**ACTIVITY**
Your task is to copy each line of the records that includes the string "DEDINGHAUSER".

(Stored data)
★ ★ ★ ★ ★

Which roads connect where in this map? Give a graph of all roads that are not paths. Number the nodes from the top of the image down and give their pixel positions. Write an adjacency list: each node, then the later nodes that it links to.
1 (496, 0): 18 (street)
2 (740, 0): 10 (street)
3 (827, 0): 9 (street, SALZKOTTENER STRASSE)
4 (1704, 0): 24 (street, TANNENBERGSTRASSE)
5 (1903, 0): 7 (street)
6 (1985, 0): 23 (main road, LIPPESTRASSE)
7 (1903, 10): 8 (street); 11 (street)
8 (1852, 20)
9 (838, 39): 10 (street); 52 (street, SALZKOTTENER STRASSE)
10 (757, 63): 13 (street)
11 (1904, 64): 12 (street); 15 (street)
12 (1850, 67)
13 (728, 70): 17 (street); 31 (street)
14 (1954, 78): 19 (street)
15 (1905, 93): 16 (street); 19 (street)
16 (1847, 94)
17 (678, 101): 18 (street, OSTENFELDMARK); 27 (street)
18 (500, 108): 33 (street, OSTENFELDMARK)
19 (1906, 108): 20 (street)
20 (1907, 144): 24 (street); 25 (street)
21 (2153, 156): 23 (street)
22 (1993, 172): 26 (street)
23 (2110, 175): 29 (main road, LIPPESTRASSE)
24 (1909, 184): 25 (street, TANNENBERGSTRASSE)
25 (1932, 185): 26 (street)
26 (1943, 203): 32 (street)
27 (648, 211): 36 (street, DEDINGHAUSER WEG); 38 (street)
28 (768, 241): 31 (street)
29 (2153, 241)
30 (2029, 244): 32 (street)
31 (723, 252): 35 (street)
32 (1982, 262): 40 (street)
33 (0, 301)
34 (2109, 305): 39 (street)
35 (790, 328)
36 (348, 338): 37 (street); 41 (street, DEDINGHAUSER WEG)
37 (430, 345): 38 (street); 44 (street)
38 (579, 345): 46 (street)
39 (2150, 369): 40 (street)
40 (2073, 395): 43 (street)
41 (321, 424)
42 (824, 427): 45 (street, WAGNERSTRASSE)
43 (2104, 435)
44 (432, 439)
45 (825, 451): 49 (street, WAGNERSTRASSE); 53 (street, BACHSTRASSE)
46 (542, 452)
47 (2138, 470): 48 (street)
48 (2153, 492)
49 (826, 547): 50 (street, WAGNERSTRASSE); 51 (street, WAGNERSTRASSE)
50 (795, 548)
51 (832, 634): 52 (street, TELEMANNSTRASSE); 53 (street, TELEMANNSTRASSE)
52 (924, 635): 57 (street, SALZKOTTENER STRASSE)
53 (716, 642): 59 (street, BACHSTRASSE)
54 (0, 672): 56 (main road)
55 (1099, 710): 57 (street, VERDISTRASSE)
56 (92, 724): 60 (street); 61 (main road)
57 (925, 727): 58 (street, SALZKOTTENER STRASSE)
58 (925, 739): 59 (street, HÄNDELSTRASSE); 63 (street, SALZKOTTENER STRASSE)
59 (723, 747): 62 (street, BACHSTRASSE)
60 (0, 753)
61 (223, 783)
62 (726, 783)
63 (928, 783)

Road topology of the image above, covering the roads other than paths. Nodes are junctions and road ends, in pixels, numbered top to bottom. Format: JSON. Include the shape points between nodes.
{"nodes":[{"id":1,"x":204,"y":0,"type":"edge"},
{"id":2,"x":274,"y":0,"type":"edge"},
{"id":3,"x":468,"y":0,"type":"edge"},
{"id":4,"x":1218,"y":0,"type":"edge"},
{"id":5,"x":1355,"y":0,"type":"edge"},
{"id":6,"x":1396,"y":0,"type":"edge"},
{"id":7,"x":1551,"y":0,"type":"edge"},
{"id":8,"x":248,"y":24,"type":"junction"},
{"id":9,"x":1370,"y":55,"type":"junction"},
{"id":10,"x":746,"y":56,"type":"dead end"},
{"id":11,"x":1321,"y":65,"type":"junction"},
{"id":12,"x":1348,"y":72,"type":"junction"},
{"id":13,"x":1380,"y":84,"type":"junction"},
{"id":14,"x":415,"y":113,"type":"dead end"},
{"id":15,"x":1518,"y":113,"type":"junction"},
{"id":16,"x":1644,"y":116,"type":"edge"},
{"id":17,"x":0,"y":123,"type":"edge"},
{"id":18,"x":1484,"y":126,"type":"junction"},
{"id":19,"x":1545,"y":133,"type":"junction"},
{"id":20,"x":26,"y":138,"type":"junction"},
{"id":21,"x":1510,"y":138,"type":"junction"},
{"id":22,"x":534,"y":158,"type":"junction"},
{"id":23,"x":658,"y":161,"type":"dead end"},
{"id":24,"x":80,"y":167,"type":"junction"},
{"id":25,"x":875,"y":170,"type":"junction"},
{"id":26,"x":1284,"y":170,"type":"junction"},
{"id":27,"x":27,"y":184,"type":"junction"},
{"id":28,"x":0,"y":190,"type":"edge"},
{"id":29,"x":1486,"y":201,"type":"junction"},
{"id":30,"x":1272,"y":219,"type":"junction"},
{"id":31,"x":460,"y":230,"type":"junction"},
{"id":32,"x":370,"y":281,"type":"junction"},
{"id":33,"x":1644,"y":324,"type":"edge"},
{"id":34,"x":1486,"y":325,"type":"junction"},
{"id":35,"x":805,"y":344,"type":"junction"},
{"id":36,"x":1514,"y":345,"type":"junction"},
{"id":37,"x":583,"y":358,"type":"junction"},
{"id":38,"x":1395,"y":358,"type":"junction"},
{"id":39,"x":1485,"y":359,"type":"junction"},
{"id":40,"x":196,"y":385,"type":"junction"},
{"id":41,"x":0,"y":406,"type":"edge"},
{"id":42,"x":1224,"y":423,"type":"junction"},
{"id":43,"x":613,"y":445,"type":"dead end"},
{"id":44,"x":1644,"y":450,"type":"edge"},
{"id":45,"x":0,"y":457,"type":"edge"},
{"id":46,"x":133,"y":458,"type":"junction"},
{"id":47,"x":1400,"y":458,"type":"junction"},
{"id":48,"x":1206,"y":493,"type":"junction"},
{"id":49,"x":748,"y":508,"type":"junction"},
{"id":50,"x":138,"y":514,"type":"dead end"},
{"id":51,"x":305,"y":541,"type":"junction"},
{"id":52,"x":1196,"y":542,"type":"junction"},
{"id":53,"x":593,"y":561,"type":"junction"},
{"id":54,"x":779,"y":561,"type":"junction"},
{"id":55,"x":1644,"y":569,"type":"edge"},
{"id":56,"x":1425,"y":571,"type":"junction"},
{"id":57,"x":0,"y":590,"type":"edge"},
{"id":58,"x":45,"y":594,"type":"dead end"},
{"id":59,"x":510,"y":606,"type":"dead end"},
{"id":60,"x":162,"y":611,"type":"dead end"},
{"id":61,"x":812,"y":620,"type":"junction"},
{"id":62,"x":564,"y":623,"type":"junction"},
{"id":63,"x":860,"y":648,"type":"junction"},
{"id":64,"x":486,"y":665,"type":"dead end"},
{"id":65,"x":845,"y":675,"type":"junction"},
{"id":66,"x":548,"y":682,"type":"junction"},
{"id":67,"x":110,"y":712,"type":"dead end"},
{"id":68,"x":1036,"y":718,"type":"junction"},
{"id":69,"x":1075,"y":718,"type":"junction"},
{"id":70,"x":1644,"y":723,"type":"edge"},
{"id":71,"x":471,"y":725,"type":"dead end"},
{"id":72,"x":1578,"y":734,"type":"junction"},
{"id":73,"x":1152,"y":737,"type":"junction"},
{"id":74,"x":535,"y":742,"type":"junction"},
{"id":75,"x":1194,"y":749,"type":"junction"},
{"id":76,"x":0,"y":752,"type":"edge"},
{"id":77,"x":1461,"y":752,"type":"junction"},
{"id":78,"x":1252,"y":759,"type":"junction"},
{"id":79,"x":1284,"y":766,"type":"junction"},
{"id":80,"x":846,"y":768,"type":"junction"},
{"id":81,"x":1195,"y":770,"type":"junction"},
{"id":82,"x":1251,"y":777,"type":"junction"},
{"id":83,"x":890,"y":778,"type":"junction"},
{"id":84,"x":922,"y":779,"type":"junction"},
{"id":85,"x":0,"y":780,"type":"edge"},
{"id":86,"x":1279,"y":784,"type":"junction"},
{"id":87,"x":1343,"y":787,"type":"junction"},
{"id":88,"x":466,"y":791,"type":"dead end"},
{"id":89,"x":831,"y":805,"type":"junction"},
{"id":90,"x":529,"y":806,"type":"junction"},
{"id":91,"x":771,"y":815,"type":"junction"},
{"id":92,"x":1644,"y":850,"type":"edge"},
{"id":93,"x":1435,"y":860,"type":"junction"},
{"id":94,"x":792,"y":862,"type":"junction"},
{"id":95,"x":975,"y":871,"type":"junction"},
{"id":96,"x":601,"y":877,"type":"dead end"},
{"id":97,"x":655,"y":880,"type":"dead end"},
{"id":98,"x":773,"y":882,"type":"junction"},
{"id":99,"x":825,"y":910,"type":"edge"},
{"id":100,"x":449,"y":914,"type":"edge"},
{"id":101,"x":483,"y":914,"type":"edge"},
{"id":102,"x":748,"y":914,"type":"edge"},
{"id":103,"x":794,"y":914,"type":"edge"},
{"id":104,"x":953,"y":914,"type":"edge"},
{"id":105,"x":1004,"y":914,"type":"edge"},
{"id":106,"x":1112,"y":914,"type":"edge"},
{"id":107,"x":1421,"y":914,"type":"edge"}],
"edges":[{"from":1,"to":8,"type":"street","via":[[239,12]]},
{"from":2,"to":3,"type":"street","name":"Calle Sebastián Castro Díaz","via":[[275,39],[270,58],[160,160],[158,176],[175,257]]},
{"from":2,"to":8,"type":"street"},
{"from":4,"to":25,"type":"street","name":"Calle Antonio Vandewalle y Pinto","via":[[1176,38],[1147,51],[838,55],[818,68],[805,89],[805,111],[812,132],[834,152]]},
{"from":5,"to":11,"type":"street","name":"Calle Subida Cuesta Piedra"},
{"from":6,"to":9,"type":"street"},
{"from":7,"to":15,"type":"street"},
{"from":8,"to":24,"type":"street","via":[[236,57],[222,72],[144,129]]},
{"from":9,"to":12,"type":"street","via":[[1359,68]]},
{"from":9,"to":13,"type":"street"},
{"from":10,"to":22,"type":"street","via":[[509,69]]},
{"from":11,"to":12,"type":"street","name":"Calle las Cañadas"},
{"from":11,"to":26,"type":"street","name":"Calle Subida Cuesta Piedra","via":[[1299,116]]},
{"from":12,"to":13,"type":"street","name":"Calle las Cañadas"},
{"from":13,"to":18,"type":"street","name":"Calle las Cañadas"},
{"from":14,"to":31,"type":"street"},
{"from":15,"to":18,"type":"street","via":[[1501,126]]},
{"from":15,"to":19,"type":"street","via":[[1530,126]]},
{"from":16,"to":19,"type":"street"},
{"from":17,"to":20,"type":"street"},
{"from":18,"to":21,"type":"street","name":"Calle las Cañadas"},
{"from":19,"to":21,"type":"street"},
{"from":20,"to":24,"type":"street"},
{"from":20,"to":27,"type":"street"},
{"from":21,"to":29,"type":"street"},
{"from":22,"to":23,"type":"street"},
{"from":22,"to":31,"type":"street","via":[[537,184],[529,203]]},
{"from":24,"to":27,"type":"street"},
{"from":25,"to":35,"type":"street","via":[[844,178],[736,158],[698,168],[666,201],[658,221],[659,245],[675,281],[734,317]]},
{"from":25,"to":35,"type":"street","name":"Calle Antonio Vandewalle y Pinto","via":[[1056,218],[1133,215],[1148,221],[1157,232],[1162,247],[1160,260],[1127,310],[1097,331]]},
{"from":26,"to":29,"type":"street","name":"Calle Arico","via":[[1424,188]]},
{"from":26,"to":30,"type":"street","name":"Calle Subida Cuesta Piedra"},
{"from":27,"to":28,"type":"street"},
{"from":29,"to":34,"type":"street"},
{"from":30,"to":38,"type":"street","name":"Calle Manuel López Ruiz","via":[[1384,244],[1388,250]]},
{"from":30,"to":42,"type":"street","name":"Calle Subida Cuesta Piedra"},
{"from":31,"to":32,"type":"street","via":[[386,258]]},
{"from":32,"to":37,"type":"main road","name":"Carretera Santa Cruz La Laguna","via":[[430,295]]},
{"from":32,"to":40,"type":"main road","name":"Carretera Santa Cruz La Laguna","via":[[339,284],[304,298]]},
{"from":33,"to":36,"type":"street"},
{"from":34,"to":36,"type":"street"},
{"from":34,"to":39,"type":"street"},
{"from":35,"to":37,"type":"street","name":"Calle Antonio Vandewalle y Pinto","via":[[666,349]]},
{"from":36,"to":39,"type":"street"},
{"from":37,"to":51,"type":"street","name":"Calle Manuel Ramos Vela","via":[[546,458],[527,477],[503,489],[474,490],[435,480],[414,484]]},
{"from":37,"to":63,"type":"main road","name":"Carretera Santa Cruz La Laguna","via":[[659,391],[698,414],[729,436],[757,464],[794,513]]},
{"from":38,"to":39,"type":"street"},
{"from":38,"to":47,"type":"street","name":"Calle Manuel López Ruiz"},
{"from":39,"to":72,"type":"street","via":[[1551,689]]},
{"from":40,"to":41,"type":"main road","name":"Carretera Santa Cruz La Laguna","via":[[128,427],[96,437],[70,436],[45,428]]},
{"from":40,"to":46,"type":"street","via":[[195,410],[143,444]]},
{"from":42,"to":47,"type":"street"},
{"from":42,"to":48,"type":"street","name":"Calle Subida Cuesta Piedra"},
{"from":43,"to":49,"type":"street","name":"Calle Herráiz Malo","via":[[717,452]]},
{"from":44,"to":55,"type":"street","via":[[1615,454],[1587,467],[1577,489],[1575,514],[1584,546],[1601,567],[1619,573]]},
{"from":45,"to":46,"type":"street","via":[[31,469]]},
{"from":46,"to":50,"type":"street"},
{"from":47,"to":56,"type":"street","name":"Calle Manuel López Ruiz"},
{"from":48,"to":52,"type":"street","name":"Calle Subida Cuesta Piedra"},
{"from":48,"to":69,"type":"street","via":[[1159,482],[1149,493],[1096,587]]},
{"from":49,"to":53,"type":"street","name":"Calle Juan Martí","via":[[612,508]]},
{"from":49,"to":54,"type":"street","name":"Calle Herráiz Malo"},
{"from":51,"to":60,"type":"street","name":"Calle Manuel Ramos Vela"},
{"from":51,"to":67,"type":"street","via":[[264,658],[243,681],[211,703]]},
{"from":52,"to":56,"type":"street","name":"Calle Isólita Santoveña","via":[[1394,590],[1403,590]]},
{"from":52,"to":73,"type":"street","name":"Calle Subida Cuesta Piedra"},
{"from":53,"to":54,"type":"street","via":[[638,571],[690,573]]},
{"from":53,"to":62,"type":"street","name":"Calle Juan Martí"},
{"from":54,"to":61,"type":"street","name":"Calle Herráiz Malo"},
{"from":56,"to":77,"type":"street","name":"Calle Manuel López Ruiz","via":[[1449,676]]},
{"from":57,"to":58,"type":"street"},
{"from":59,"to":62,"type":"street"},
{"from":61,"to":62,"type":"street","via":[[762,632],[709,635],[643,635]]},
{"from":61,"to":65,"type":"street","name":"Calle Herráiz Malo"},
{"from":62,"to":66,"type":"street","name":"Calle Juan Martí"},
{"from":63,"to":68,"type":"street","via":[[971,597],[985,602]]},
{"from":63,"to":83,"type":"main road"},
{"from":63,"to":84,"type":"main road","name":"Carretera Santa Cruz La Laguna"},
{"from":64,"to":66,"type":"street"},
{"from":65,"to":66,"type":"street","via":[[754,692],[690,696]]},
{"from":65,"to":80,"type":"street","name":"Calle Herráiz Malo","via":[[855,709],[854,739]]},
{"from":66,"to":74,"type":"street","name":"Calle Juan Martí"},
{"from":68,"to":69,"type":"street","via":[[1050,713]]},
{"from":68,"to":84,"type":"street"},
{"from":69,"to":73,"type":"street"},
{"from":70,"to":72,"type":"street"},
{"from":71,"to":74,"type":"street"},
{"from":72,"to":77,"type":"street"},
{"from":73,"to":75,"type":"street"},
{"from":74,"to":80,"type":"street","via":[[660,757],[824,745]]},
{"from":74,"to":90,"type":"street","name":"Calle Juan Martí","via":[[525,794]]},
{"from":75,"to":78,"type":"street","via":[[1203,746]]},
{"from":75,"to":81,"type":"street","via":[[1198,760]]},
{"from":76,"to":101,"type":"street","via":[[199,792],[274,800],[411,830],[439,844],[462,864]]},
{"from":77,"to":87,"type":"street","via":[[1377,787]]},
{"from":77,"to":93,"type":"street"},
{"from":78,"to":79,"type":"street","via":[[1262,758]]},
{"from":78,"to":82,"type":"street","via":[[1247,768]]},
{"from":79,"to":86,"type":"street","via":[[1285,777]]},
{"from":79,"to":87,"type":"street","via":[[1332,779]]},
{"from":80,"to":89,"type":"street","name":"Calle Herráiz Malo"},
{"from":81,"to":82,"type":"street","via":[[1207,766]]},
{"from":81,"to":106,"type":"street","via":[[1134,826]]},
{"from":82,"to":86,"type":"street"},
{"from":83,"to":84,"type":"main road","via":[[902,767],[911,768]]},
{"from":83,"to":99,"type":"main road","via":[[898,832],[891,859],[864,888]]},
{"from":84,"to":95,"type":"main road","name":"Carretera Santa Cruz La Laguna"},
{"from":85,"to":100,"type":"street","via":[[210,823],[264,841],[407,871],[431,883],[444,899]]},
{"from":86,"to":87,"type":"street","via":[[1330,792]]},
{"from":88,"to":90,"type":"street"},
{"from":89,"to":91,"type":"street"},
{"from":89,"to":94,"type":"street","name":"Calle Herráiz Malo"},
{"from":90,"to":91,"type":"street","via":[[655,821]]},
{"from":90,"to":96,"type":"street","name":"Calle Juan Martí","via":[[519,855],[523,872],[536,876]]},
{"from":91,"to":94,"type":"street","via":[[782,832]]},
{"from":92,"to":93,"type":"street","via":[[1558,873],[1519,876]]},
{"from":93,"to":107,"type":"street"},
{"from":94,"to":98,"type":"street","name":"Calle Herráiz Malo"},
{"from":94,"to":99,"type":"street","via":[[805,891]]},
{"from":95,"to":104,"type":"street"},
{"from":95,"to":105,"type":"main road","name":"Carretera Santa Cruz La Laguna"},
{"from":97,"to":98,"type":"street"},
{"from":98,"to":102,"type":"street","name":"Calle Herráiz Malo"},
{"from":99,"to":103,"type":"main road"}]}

★ ★ ★ ★ ★

**ANSWER AREA**
27 (648, 211): 36 (street, DEDINGHAUSER WEG); 38 (street)
36 (348, 338): 37 (street); 41 (street, DEDINGHAUSER WEG)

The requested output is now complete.